ページ:
⁂

(岩村田の商店街)
(岩村田宿2)
岩村田は内藤家一万五千石の城下町であった。
旅人は城下町を好まなかったのか、本陣脇本陣はなく旅籠も少なかった。
しかしこの近辺の経済の中心地として、現在も商店街が活動している。
街道の右手に見えた大きなお寺は、西念寺といい、
内藤家の菩提寺で、七代目岩村田城主 内藤美濃守正国のお墓がある。
(西念寺)
また小諸城主 仙石権兵衛秀久のお墓もあるという。
仙石権兵衛は出府しての帰りに埼玉県鴻巣市で発病し、亡くなっており、
鴻巣市の勝願寺に分骨されお墓が残っている。(旧中山道を歩く 43を参照願います)
また、仙石権兵衛の本廟は長野県上田市の芳泉寺にある。
その西念寺は龍雲寺と同じく由緒ありげな厳かな雰囲気のお寺である。
本堂といい、鐘楼といい、山門といい、どれをとっても凛としている。
信濃に有るお寺はみんなこんな雰囲気を併せ持っている。
(西念寺の山門)
(鐘楼)

⁂

設問内容: 上の岩村田宿の文章から、「街道の右手に見えた大きなお寺は、西念寺といい、」で始まり「本堂といい、鐘楼といい、山門といい、どれをとっても凛としている。」まで続く部分を、一字も変えずに繰り返す。

データ部分:
⁂

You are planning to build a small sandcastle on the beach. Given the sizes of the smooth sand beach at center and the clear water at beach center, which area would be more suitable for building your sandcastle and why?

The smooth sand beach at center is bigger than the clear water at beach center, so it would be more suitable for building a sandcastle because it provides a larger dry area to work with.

⁂

解答結果:
街道の右手に見えた大きなお寺は、西念寺といい、
内藤家の菩提寺で、七代目岩村田城主 内藤美濃守正国のお墓がある。
(西念寺)
また小諸城主 仙石権兵衛秀久のお墓もあるという。
仙石権兵衛は出府しての帰りに埼玉県鴻巣市で発病し、亡くなっており、
鴻巣市の勝願寺に分骨されお墓が残っている。(旧中山道を歩く 43を参照願います)
また、仙石権兵衛の本廟は長野県上田市の芳泉寺にある。
その西念寺は龍雲寺と同じく由緒ありげな厳かな雰囲気のお寺である。
本堂といい、鐘楼といい、山門といい、どれをとっても凛としている。